Pero el padre no estaba del todo contento. Para el curso siguiente 87/88 quería otra cosa. Aquel año había salido todo bien, pero el alquiler excesivo hacía pensar en la conveniencia de casa propia.

S. José de Calasanz en los comienzos de las Escuelas Pías también había cambiado de casa hasta cinco veces. Santa Dorotea en el Trastévere romano, la plaza de las Flores, el edificio Vestri, el palacio Mannini y por fin en propiedad la casa de S. Pantaleón

El P. Míguez meditaba el cuarto traslado. Y este era ya a casa en propiedad: una casa en la calle González Hontoria, donada por D. Juan Argüeso y un local en lo alto de la bodega de Celis, perfectamente adaptable a clase de gratuitas.

------------------------------------------------

### TAREA 1
Devuelve el fragmento del texto para analizar que va de "S. José de Calasanz" a "clase de gratuitas.", ambos incluidos.
### TAREA 2
Responde con datos del texto para analizar:
(a) ¿Qué hacía pensar al padre en la conveniencia de tener casa propia?
(b) ¿Cuántas veces había cambiado de casa S. José de Calasanz en los comienzos de las Escuelas Pías?
(c) ¿Quién donó la casa de la calle González Hontoria?
### TAREA 3
Enumera todos los lugares del texto para analizar por los que pasó S. José de Calasanz en los comienzos de las Escuelas Pías.

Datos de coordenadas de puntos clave
------------------------------------------------

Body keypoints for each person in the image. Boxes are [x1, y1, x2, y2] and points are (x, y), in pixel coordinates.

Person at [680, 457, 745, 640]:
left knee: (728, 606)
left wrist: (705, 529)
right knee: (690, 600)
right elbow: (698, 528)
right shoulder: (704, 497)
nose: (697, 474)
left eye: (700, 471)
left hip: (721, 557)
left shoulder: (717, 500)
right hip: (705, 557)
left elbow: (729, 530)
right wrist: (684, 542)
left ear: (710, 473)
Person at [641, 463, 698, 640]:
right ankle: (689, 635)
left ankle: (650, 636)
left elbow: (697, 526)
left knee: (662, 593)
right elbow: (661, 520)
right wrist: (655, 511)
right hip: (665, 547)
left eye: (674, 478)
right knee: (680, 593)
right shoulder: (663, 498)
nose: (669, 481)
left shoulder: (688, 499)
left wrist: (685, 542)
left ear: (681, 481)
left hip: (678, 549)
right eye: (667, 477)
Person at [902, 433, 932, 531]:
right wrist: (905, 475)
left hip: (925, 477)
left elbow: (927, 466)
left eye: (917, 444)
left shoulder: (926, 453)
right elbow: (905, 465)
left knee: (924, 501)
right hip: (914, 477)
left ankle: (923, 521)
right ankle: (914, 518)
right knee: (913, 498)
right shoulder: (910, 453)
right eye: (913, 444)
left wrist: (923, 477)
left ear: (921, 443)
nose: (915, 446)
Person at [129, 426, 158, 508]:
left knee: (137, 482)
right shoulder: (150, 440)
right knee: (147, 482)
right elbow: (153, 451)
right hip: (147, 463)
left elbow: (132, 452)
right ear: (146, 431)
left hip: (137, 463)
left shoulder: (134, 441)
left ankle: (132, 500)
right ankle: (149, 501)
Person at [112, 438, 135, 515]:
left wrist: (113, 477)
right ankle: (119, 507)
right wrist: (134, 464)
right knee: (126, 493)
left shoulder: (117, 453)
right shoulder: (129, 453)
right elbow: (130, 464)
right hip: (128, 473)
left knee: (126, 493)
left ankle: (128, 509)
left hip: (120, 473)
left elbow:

------------------------------------------------

### SOLUCIÓN DETALLADA 1
S. José de Calasanz en los comienzos de las Escuelas Pías también había cambiado de casa hasta cinco veces. Santa Dorotea en el Trastévere romano, la plaza de las Flores, el edificio Vestri, el palacio Mannini y por fin en propiedad la casa de S. Pantaleón

El P. Míguez meditaba el cuarto traslado. Y este era ya a casa en propiedad: una casa en la calle González Hontoria, donada por D. Juan Argüeso y un local en lo alto de la bodega de Celis, perfectamente adaptable a clase de gratuitas.

### SOLUCIÓN DETALLADA 2
(a) El alquiler excesivo.
(b) Hasta cinco veces.
(c) D. Juan Argüeso.

### SOLUCIÓN DETALLADA 3
- Santa Dorotea en el Trastévere romano
- la plaza de las Flores
- el edificio Vestri
- el palacio Mannini
- la casa de S. Pantaleón